Inne tematy => Chemia do DREWNA - kleje, lakiery, bejce, oleje, itd. => Wątek zaczęty przez: Marcin11 w 2020-04-22 | 15:07:46

Tytuł: Olej lniany gotowany itp. czy warto samemu - względy ekonomiczne?
Wiadomość wysłana przez: Marcin11 w 2020-04-22 | 15:07:46
Witam,
Zastanawiam się nad kwestią oleju, dotychczas korzystałem z marketowego (mieszanka zawierająca olej tungowy) i śmierdziało to, chociaż działało ;), niemniej niezależnie od przyczyny, przeglądam forum, Internet i są różne pomysły - olej lniany surowy (długo wysycha, jełczeje, ale tani), olej lniany gotowany (bez domieszek drogi ponad 50PLN litr, z domieszkami (marketowy) względem surowego też drogi), olej tungowy drogi (ok. 50PLN litr), mieszanki z woskiem itp., olej duński też cenowo drogie.
Pomysł taki mi przyszedł, aby kupić olej lniany surowy (tylko czy każdy się nadaje?) i go gotować samemu (obejrzałem filminiki na ytb, wiem o kontrolowaniu temperatury i niebezpieczeństwie, ale da się to zrobić - mam możliwość na zewnątrz).
Czytając forum, wiem że niektórzy sami przygotowują mieszanki oleju z woskiem, ale czy ktoś sam gotuje olej lniany, czy warto w to bawić się?
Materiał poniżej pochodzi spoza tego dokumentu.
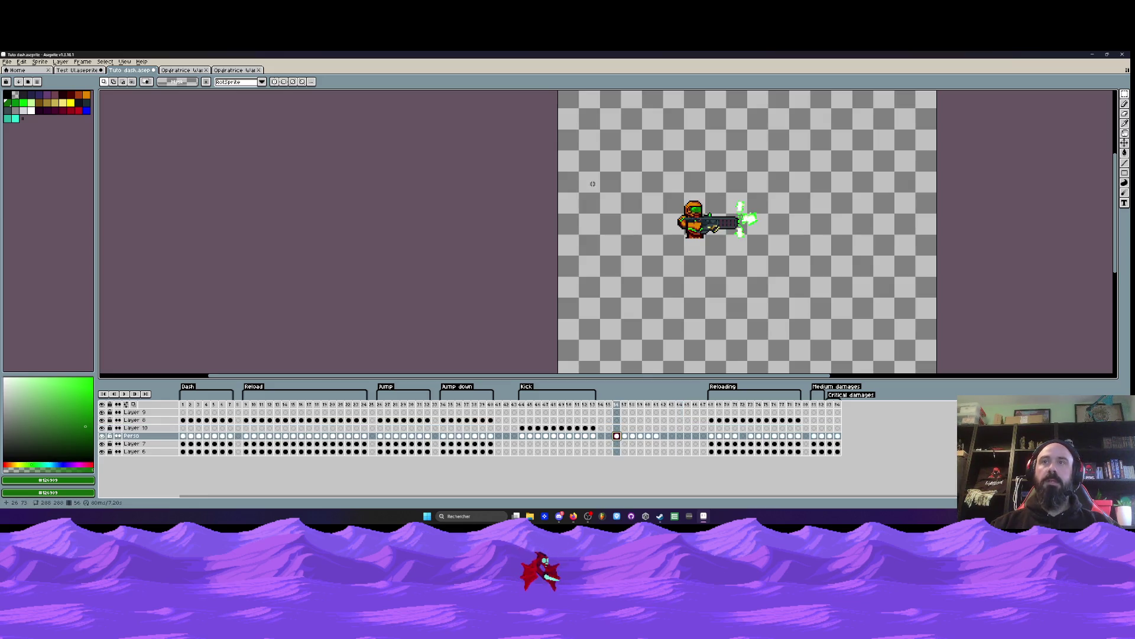
{"action": "left_click", "coordinate": [524, 450]}
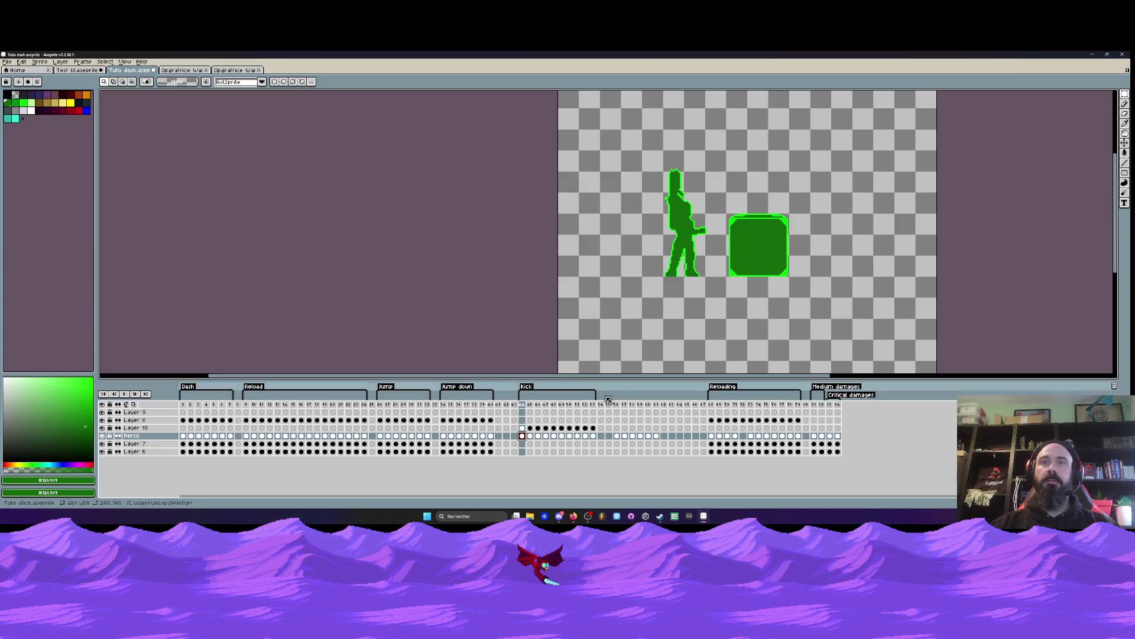
{"action": "left_click", "coordinate": [191, 437]}
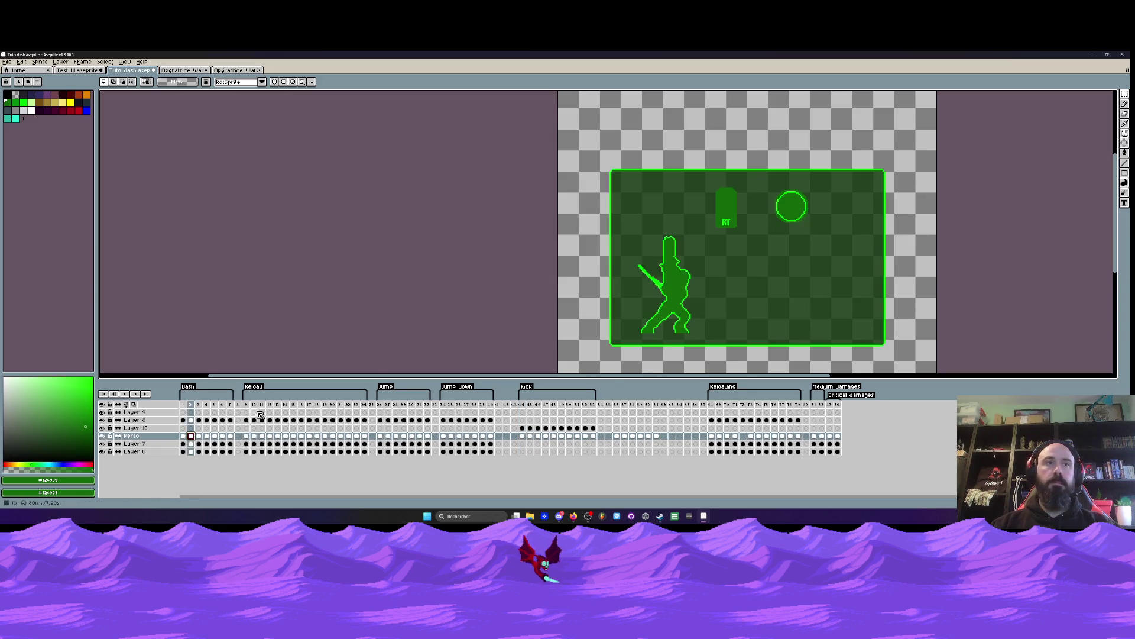
{"action": "key", "text": "ctrl+Tab"}
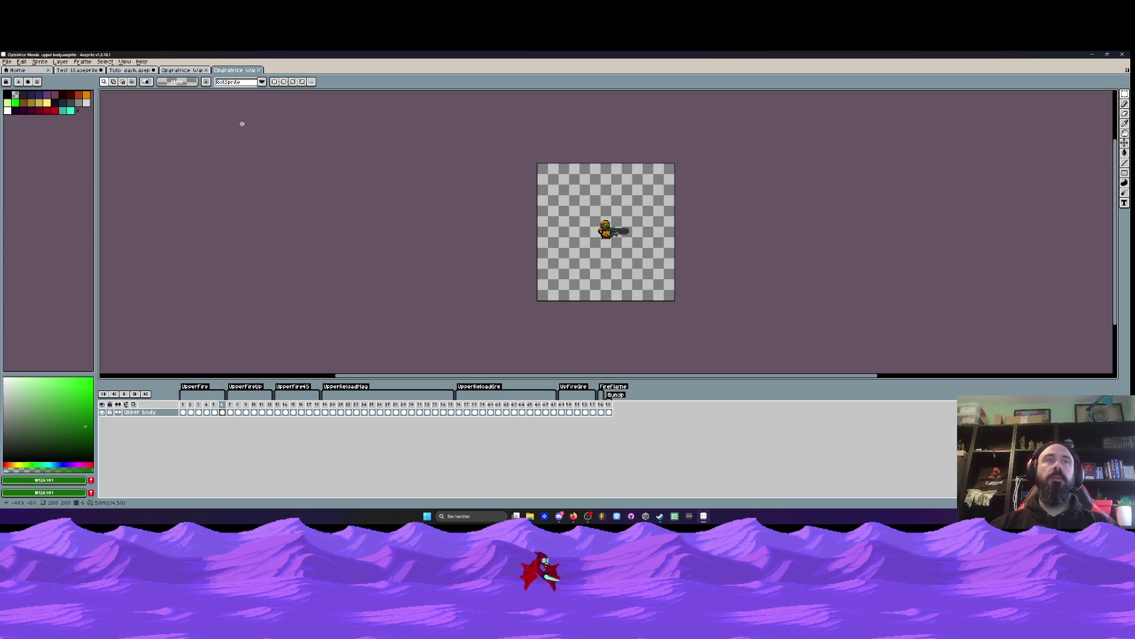
Step: In the single-sprite Operatrice file, outline the character's legs while previewing Idle and Jump frames
{"action": "left_click", "coordinate": [182, 70]}
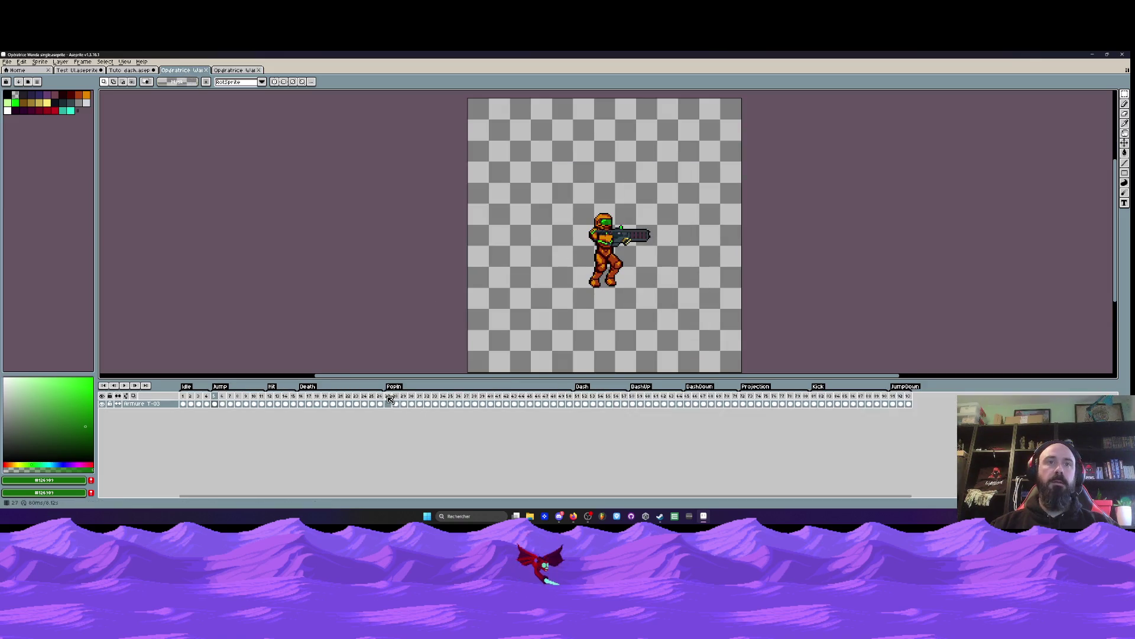
{"action": "left_click", "coordinate": [183, 403]}
{"action": "scroll", "coordinate": [606, 236], "scroll_direction": "up", "scroll_amount": 2}
{"action": "left_click_drag", "start_coordinate": [527, 215], "coordinate": [644, 286]}
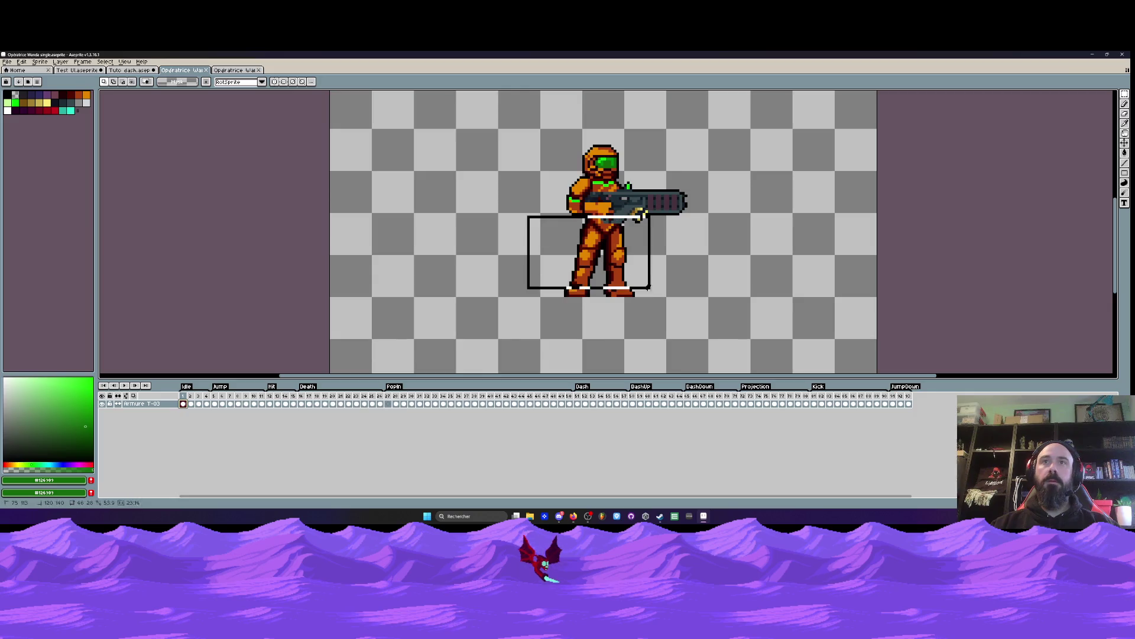
{"action": "left_click", "coordinate": [215, 403]}
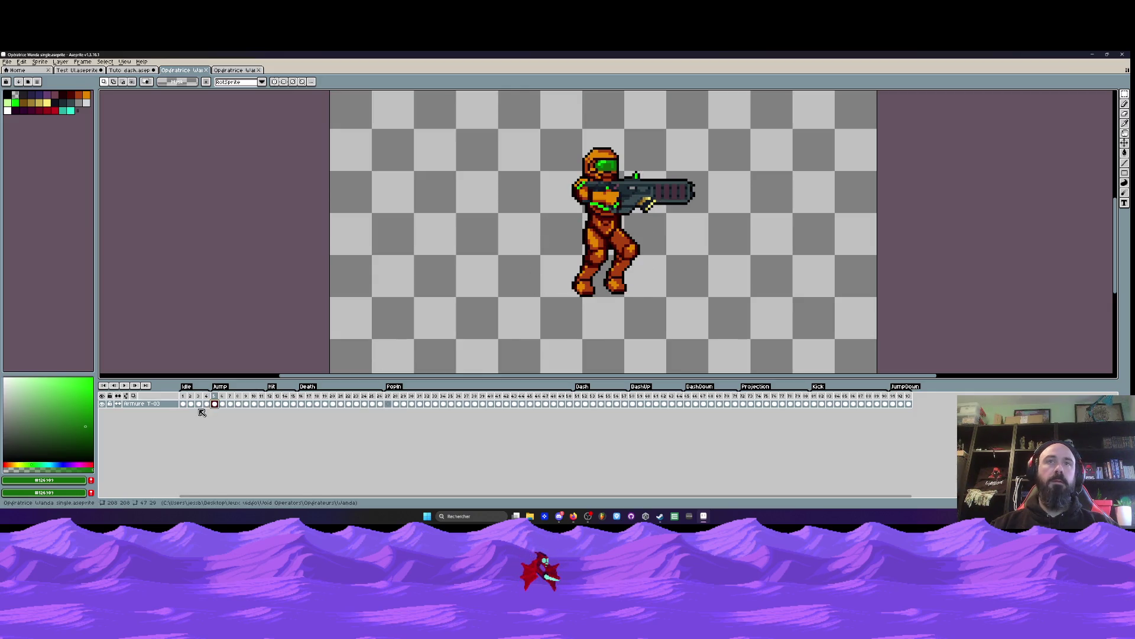
{"action": "left_click", "coordinate": [199, 404]}
Step: Select Dash frames 51–64 with a rectangle around the legs, then return to the upper-body file
{"action": "left_click", "coordinate": [577, 404]}
{"action": "left_click_drag", "start_coordinate": [580, 405], "coordinate": [682, 405]}
{"action": "left_click_drag", "start_coordinate": [538, 216], "coordinate": [646, 302]}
Tytuł: Odp: Olej lniany gotowany itp. czy warto samemu - względy ekonomiczne?
Wiadomość wysłana przez: M.ChObi w 2020-04-22 | 15:10:13
@eso (https://kornikowo.pl/index.php?action=profile;u=35)
@Łukasz G
@tomekz (https://kornikowo.pl/index.php?action=profile;u=200)

??
Tytuł: Odp: Olej lniany gotowany itp. czy warto samemu - względy ekonomiczne?
Wiadomość wysłana przez: pinkpixel w 2020-04-22 | 15:23:40
czy warto w to bawić się?
Nie.
Tytuł: Odp: Olej lniany gotowany itp. czy warto samemu - względy ekonomiczne?
Wiadomość wysłana przez: tomekz w 2020-04-22 | 15:48:51
Jak  potrzebujesz dużo oleju  to gotuj  , ale dużo zachodu przy tej robocie . A pokost Ci nie pasi ?
Tytuł: Odp: Olej lniany gotowany itp. czy warto samemu - względy ekonomiczne?
Wiadomość wysłana przez: Marcin11 w 2020-04-22 | 17:09:26
Olej bardziej uniwersalny z tego co wyczytałem, Pokostu nigdy nie używałem. Oleju będę potrzebował do wielu różnych rzeczy, np. do odnawiania narzędzi, na co później mogę dać szelak, wosk czy in., na pokost raczej tego już nie daje się, z tego co czytałem sam pokost wystarcza, ale nie daje takiego efektu naturalności drewna jak olej.
Tytuł: Odp: Olej lniany gotowany itp. czy warto samemu - względy ekonomiczne?
Wiadomość wysłana przez: umil w 2020-04-22 | 19:56:45
Ja kupiłem za 20zł litr w sklepie plastycznym. Byłem przekonany, że jak do malarstwa to nie będzie jełczejący ale faktycznie napisane tylko, że rafinowany, a mi się wydawało, że rafinowanie to taka destylacja i że to temperaturowo. Różnica ceny daje mi teraz jednak do myślenia.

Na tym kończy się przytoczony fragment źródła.